Like drinking Four Lokos or hiking A Mountain, the YouTube sensation was the perfect complement to that week of carefree debauchery, followed closely by semester-long shame and penicillin treatments.
This Los Angeles-based Ark Music Factory-produced bug spread like swine flu, whether it was frat bros and sorority girls doing the intoxication shuffle on Mission Beach, hipsters listening in as they took another swig of the ironic Kool-Aid, or that really weird kid in your hall who stayed in the dorms the whole time playing Dragon Age II. Everyone was down on “Friday.”
Following the trails blazed by pioneers like Stephanie Meyer and The Black Eyed Peas, Ark Music Factory knew exactly how to capture the hearts and minds of the American people: by appealing to the spoiled 13-year-old teenage girl inside us all.
Remember wannabe Cat Power playing Alanis Morissette covers in front of Urban Outfitters on Mill? When you get tired of playing for pocket change, appeal to the stupid. (Read: the people going to Hooters).
It can’t be that hard. Lyrically, even Ke$ha couldn’t stomach it. The recipe is simple.

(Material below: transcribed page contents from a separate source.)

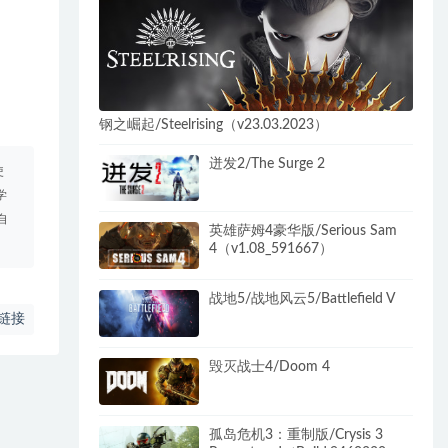
钢之崛起/Steelrising（v23.03.2023）
迸发2/The Surge 2
使
学
自
英雄萨姆4豪华版/Serious Sam
4（v1.08_591667）
战地5/战地风云5/Battlefield V
链接
毁灭战士4/Doom 4
孤岛危机3：重制版/Crysis 3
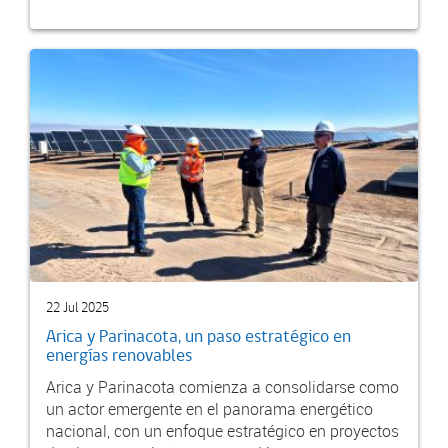
22 Jul 2025
Arica y Parinacota, un paso estratégico en
energías renovables
Arica y Parinacota comienza a consolidarse como
un actor emergente en el panorama energético
nacional, con un enfoque estratégico en proyectos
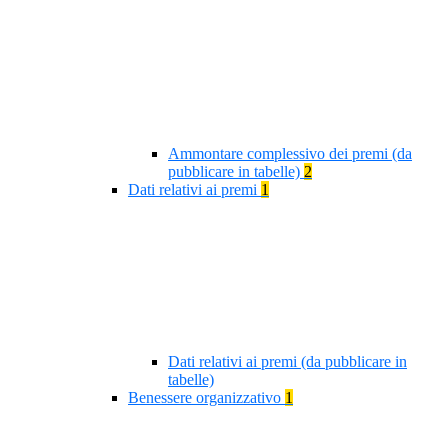
Ammontare complessivo dei premi (da
pubblicare in tabelle)
2
Dati relativi ai premi
1
Dati relativi ai premi (da pubblicare in
tabelle)
Benessere organizzativo
1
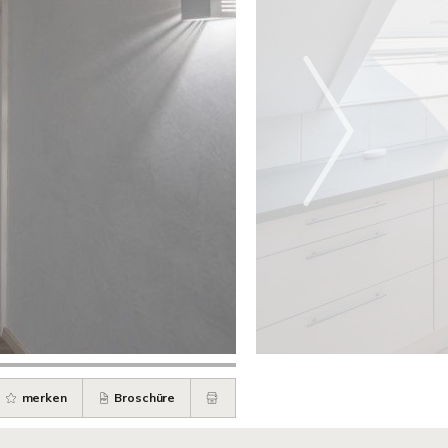
merken
Broschüre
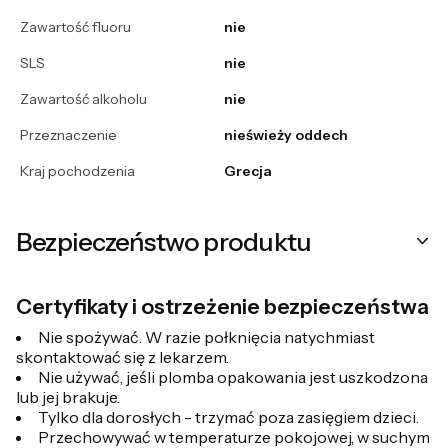
Zawartość fluoru
nie
SLS
nie
Zawartość alkoholu
nie
Przeznaczenie
nieświeży oddech
Kraj pochodzenia
Grecja
Bezpieczeństwo produktu
Certyfikaty i ostrzeżenie bezpieczeństwa
Nie spożywać. W razie połknięcia natychmiast
skontaktować się z lekarzem.
Nie używać, jeśli plomba opakowania jest uszkodzona
lub jej brakuje.
Tylko dla dorosłych - trzymać poza zasięgiem dzieci.
Przechowywać w temperaturze pokojowej, w suchym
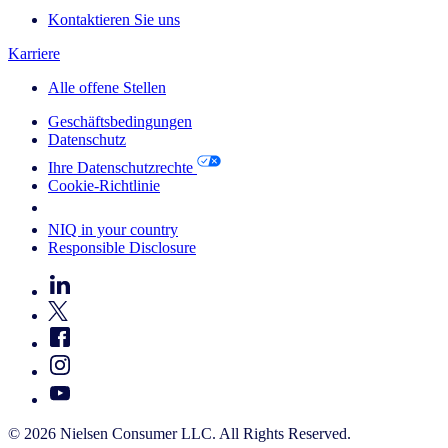
Kontaktieren Sie uns
Karriere
Alle offene Stellen
Geschäftsbedingungen
Datenschutz
Ihre Datenschutzrechte
Cookie-Richtlinie
Your Cookie Choices
NIQ in your country
Responsible Disclosure
© 2026 Nielsen Consumer LLC. All Rights Reserved.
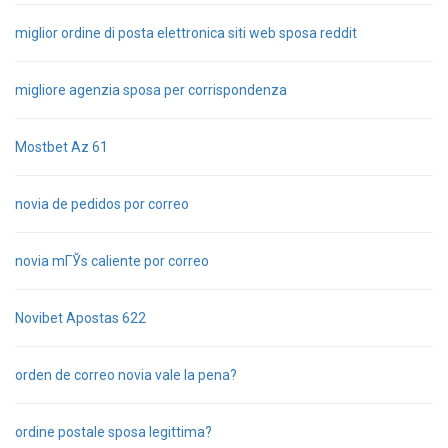
miglior ordine di posta elettronica siti web sposa reddit
migliore agenzia sposa per corrispondenza
Mostbet Az 61
novia de pedidos por correo
novia mГЎs caliente por correo
Novibet Apostas 622
orden de correo novia vale la pena?
ordine postale sposa legittima?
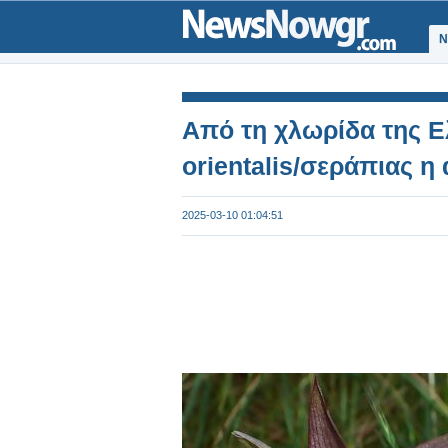
Ν
Από τη χλωρίδα της Ελ
orientalis/σεράπιας η
2025-03-10 01:04:51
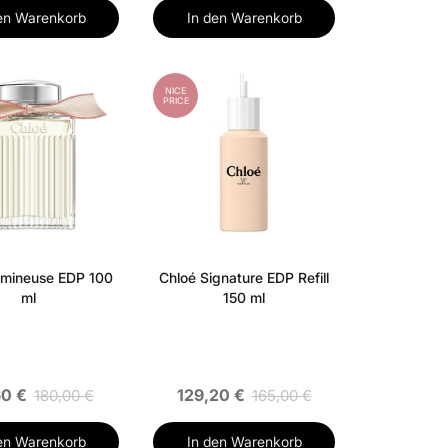
en Warenkorb
In den Warenkorb
NICE
PRICE
umineuse EDP 100
Chloé Signature EDP Refill
ml
150 ml
60 €
129,20 €
180,00 €
165,00 €
en Warenkorb
In den Warenkorb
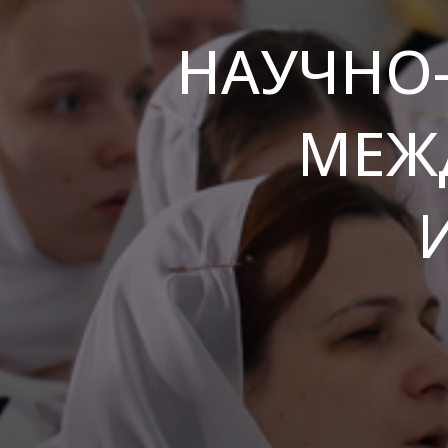
НАУЧНО
МЕЖ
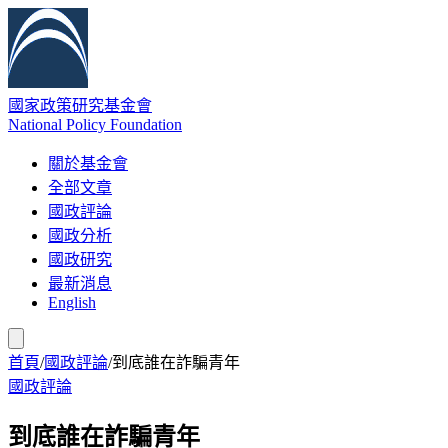
國家政策研究基金會
National Policy Foundation
關於基金會
全部文章
國政評論
國政分析
國政研究
最新消息
English
首頁
/
國政評論
/
到底誰在詐騙青年
國政評論
到底誰在詐騙青年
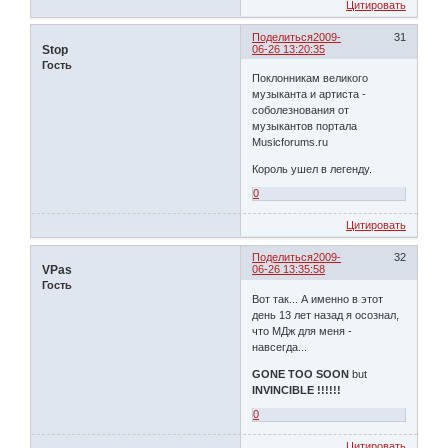
Цитировать
Поделиться
2009-
31
Stop
06-26 13:20:35
Гость
Поклонникам великого
музыканта и артиста -
соболезнования от
музыкантов портала
Musicforums.ru
Король ушел в легенду.
0
Цитировать
Поделиться
2009-
32
VPas
06-26 13:35:58
Гость
Вот так... А именно в этот
день 13 лет назад я осознал,
что МДж для меня -
навсегда...
GONE TOO SOON
but
INVINCIBLE !!!!!!
0
Цитировать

First, take hefty handfuls of the words “fun” and “party.” Then mix in an out-of-place, D.A.R.E. PSA-quality rap verse.
Smother all of this in some good old-fashioned auto-tune vomit, and pour the cesspool into a blender. Set to high for 3:30 minutes on Billboard Top 40 mode.
Yet to truly understand the magic of “Friday” one must see the “music” video. The fact that it looks like a missing shelved episode of “Lizzie McGuire” aside, it’s unintentional awkwardness that makes the production so … magical.
Diving in the lore of “Friday,” we open with Rebecca waking up and immediately craving cereal, because she is also down on breakfast.
Walking to the bus stop, she forgoes riding in the vehicle with the licensed driver for the packed convertible her fellow 13-year-old peers are joy riding in.
She questions whether she wants the front seat, despite it already being taken. Screw you blonde girl, this is Rebecca’s world, you’re just visiting.
The next scene has the kids speeding down a Los Angeles highway, with Black and co. spitting in Death’s face as they sit on the backseat headrests.
They flail their arms like epileptics as the horrible pop beat continues to — and I’m already bored. Basically, it’s a Bratz commercial with slightly less plastic.
However, it’s producer Clarence Jey’s, aka “Fat Usher,” appearance in the video that raises the most questions.
Why is this large 40-plus man hanging out with 13-year old girls? Why is he tailing their car down the highway like a blinged-out specter? Why is he spouting lyrics between chews that would make will.i.am. laugh? Is R. Kelly hiding in the back seat?
These inquires aside, it is undeniable that Ark Music Factory has found the equation to success. Just look at the company Myspace! According to Reuters, Black’s mother paid Ark Music Factory $2,000 for the production of the video.
What a small price to pay for making your daughter’s teenage years even more awkward!